By Sarah Liz
A special to The Dagger
A Support Group has been formed here in Bel Air, “for family members and friends of alcohol and other substance/drug abusers.” This group takes place Tuesdays at 6 p.m. at The Harford County Health Department at 120 S. Hayes Street. The group began February 21, 2012, and is on-going for 12 weeks.
The group is run by Linda Davis, LCSW-C, the Hope Project Coordinator for the Harford County Health Department, Division of Addiction Services. The HOPE Project (Healthy Options Provide Empowerment) helps inmates of the Harford County Detention Center obtain a fast track into services including substance abuse, mental health, medical, shelter, etc., upon release. Davis has worked a total of 13 years with the Health Department, her first 10 with inmates with HIV, and her current position, with the HOPE program, working with those with a dual diagnosis.
The purpose of the group is to help the family realize that addiction is a “family disease,” and the family must recover. As family members we would do anything for our loved ones. Sometimes that backfires. As Davis notes, “even well intentioned people do the wrong thing.” Maybe you decide to pay off the DUI or DWI fine, maybe you ignore the drugs you find because you don’t want to ruin their chance at a scholarship or a job. The intentions are always good, but in the end do they benefit the person? How do you take a stand?
The Support Group teaches families to “act not react,” to help the family “make their own life.” Several skills are emphasized including 1) providing consequences 2) rules 3) focus on self 4) continuing “in spite” of addiction. Ms. Davis noted that if the family is in treatment there is a better success rate. The group provides substance abuse treatment, education, support and encouragement by using videos, handouts, discussions and interaction, to accomplish its goal. The substance abuser does not have to be in treatment for the family members to take advantage of this group.
One constant word was empowerment. By bringing the family into focus, by creating dialogue to remove the shame, by discussing the actual issues at hand, the focus is brought back to the family. To those who have waited up for years, to those who wonder if their loved one will make it home, to those who gone to pick up someone who just drove off the road but passes a breathalyzer because alcohol was not the drug of choice; it breaks the cycle of co-dependence, let’s the family know that “No” is not a bad word, and allows them to begin to love and take care of themselves. The addiction was never about the family, but it impacts them in a profound way.
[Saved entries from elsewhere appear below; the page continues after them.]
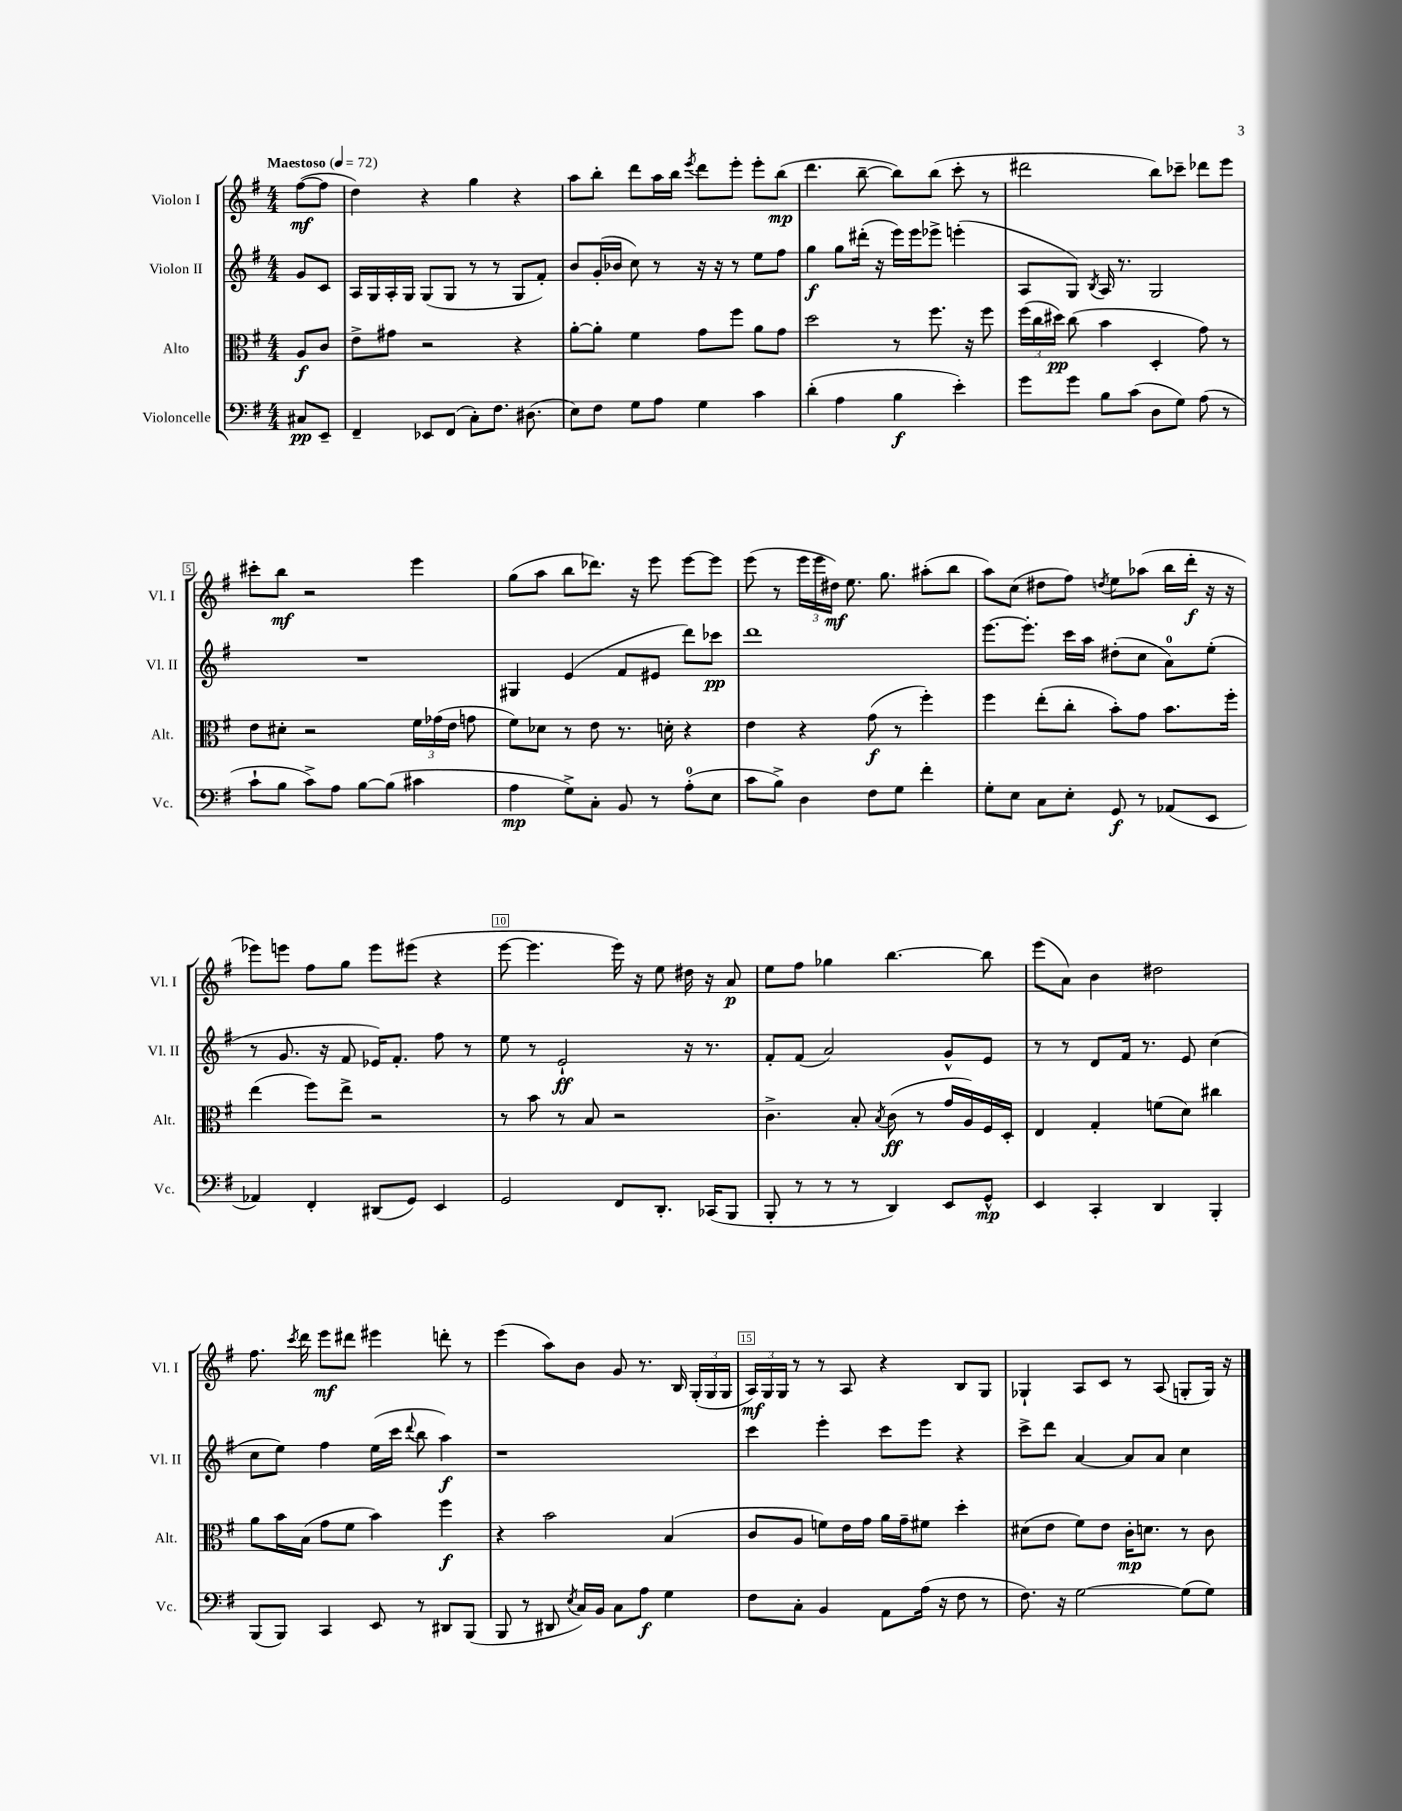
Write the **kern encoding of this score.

**kern	**kern	**kern	**kern
*staff4	*staff3	*staff2	*staff1
*clefF4	*clefC3	*clefG2	*clefG2
*k[f#]	*k[f#]	*k[f#]	*k[f#]
*M4/4	*M4/4	*M4/4	*M4/4
*MM72	*MM72	*MM72	*MM72
8C#	8A	8g	([8ff#
8EE~	8c	8c	8ff#]
=	=	=	=
4FF#~	8e^	16A	4dd)
.	.	16G	.
.	8g#	16A'	.
.	.	16G	.
8EE-	2r	(8G	4r
(8FF#	.	8G	.
8C')	.	8r	4gg
8.F#	.	8r	.
.	4r	8G	4r
(8.D#	.	.	.
.	.	8f#')	.
=	=	=	=
8E)	[8a'	8b	8aa
8F#	8a']	(16g'	8bb'
.	.	16b-	.
8G	4f#	8cc)	8ddd
8A	.	8r	16aa
.	.	.	16bb
.	.	.	8qeee
4G	8g	16r	8ddd
.	.	16r	.
.	8ff#	8r	8eee'
4c	8a	8ee	8eee'
.	8g	8ff#	(8bb
=	=	=	=
(4d'	2dd	4gg	4.ddd
4A	.	8gg	.
.	.	(16ddd#'	[8bb~
.	.	16r	.
4B	8r	16eee)	8bb])
.	.	16eee	.
.	8.ff#	8eee-^	(8bb
4e')	.	(4eee'	8ccc'
.	16r	.	.
.	8ff#	.	8r
=	=	=	=
8g	(24ff#	8A	2ddd#
.	24cc	.	.
.	24dd#)	.	.
8g	(8cc	8G)	.
.	.	8qB	.
8B	4b	16A	.
.	.	8.r	.
(8c	.	.	.
8D	4D'	2G	8bb)
8G)	.	.	8ccc-~
(8A	8g)	.	8ddd-
8r	8r	.	8eee
=	=	=	=
8c`	8e	1r	8ccc#'
8B	8d#'	.	8bb
8c^)	2r	.	2r
8A	.	.	.
[8B	.	.	.
(8B]	.	.	.
4c#	24f#	.	4eee
.	(24g-	.	.
.	24e	.	.
.	8g	.	.
=	=	=	=
4A	8f#)	4G#	(8gg
.	8d-	.	8aa
8G^)	8r	(4e	8bb
8C'	8e	.	8.ddd-)
8BB	8.r	8f#	.
.	.	.	16r
8r	.	8e#	8eee
.	16d'	.	.
(8A'	4r	8ddd)	[8eee
8E	.	8ccc-	8eee]
=	=	=	=
8c	4e	1ddd	(8eee
8B^)	.	.	8r
4D	4r	.	24eee
.	.	.	24eee
.	.	.	24dd#)
.	.	.	8.ee
8F#	(8g	.	.
.	.	.	8.gg
8G	8r	.	.
4f#'	4ff#')	.	(8aa#'
.	.	.	8bb
=	=	=	=
8G'	4ff#	[8.eee	8aa)
8E	.	.	(8cc
.	.	8.eee']	.
8C	(8ee'	.	8dd#
8E'	8cc'	16ccc	8ff#)
.	.	16aa	.
.	.	.	8qdd
8GG	8b')	(8dd#'	8ee
8r	8g	8cc	(8aa-
(8AA-	8.b	8a)	16bb
.	.	.	16ddd'
8EE	.	(8ee'	16r
.	16ff#'	.	16r
=	=	=	=
4AA-)	(4ee	8r	8eee-)
.	.	8.g	8eee
4FF#'	8ff#)	.	8ff#
.	.	16r	.
.	8ee^	8f#	8gg
(8DD#	2r	16e-)	8eee
.	.	8.f#'	.
8GG)	.	.	(8eee#
4EE	.	8ff#	4r
.	.	8r	.
=	=	=	=
2GG	8r	8ee	[8eee
.	8b	8r	4.eee]
.	8r	2e`	.
.	8B	.	.
8FF#	2r	.	16eee)
.	.	.	16r
8.DD'	.	.	8ee
.	.	16r	16dd#
(16CC-	.	8.r	16r
8BBB	.	.	8a
=	=	=	=
8BBB'	4.c^	8f#'	8ee
8r	.	(8f#	8ff#
8r	.	2a)	4gg-
8r	8B'	.	.
.	8qB	.	.
4DD)	(8c	.	[4.bb
.	8r	.	.
8EE	16g	8g^^	.
.	16A)	.	.
8GG^^	16F#	8e	8bb]
.	16D'	.	.
=	=	=	=
4EE	4E	8r	(8eee
.	.	8r	8a)
4CC'	4G'	8d	4b
.	.	16f#	.
.	.	8.r	.
4DD	(8f	.	2dd#
.	8d)	8e	.
4BBB'	4cc#	(4cc	.
=	=	=	=
(8BBB	8a	8cc	8.ff#
8BBB)	16b	8ee)	.
.	.	.	8qccc
.	(16B	.	16ddd
4CC	8g	4ff#	8eee
.	8f#	.	8ddd#
8EE	4b)	(16ee	4eee#
.	.	16ccc	.
.	.	8qqddd	.
8r	.	8bb	.
8DD#	4ff#	4aa)	8ddd'
(8BBB	.	.	8r
=	=	=	=
8BBB	4r	1r	(4eee
8r	.	.	.
8DD#	2b	.	8aa)
8qE	.	.	.
16C)	.	.	8b
16BB	.	.	.
8C	.	.	8g
8A	.	.	8.r
4G	(4B	.	.
.	.	.	16B
.	.	.	(24G'
.	.	.	24G
.	.	.	24G
=	=	=	=
8F#	8c	4ccc	24A)
.	.	.	24G
.	.	.	24G
8C'	8A	.	8r
4BB	8f)	4eee'	8r
.	16e	.	8A
.	16g	.	.
8AA	16a	8ccc	4r
.	16g~	.	.
(16A	8f#	8eee	.
16r	.	.	.
8F#	4dd'	4r	8B
8r	.	.	8G
=	=	=	=
8.F#)	(8d#	8ccc^	4G-`
.	8e	8ddd	.
16r	.	.	.
[2G	8f#)	[4a	8A
.	8e	.	8c
.	16c'	8a]	8r
.	8.d	.	.
.	.	8a	(8A
(8G]	8r	4cc	8G'
8G)	8c	.	16G)
.	.	.	16r
==	==	==	==
*-	*-	*-	*-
This group offers the opportunity to learn what helps and what doesn’t, to realize that’s you’re not alone, that other people also have problems dealing with family members with alcohol and other substance abuse/drug problems. This is an opportunity to acknowledge the problem and then decide that you will take responsibility for your part, and those suffering from addiction must own theirs. There is nothing in the world harder, I know:
Jane (not her real name) was someone I loved. Jane and I were very close, like oil and water or two peas in a pod, depending on the day. Jane, smart and adventurous, started drinking in high school. She called me one St. Patrick’s Day, drinking and horribly depressed. I was hundreds of miles away, rearranged my schedule to go see her the next day. I took Jane to the doctors, went out with her sometimes to keep an eye on her, and sat in the hospital with her. As the addiction progressed, I drove an hour to pick her up one night after she’d driven off the side of the road. I would have done anything for her. Jane and I loved to eat pancakes; we got each other funny cards, played hooky from work, we understood each other. I watched her come out of rehab, and listened as she called me while I was shopping with another friend, as she debated another scenario. I was finished. I was not watching someone I loved die. And for a long time I didn’t answer the phone. Cruel some might say, but I had nothing left. Finally she hit her own rock bottom and got clean and sober. Jane has been clean and sober for several years now, and we talk about pancakes and send each other cards, and I still don’t lie to her. I respect her more now than I ever did. We each had to recover in our own way.
Davis gave a wonderful quote which sums up the choice one has in attending such a group, “People are as happy as they make up their minds to be.” Abraham Lincoln. It is the family choice, as it is the addicts to choose treatment, or to choose to remain in a situation that is destructive to all. Family’s can and do recover. Your family can be one of them.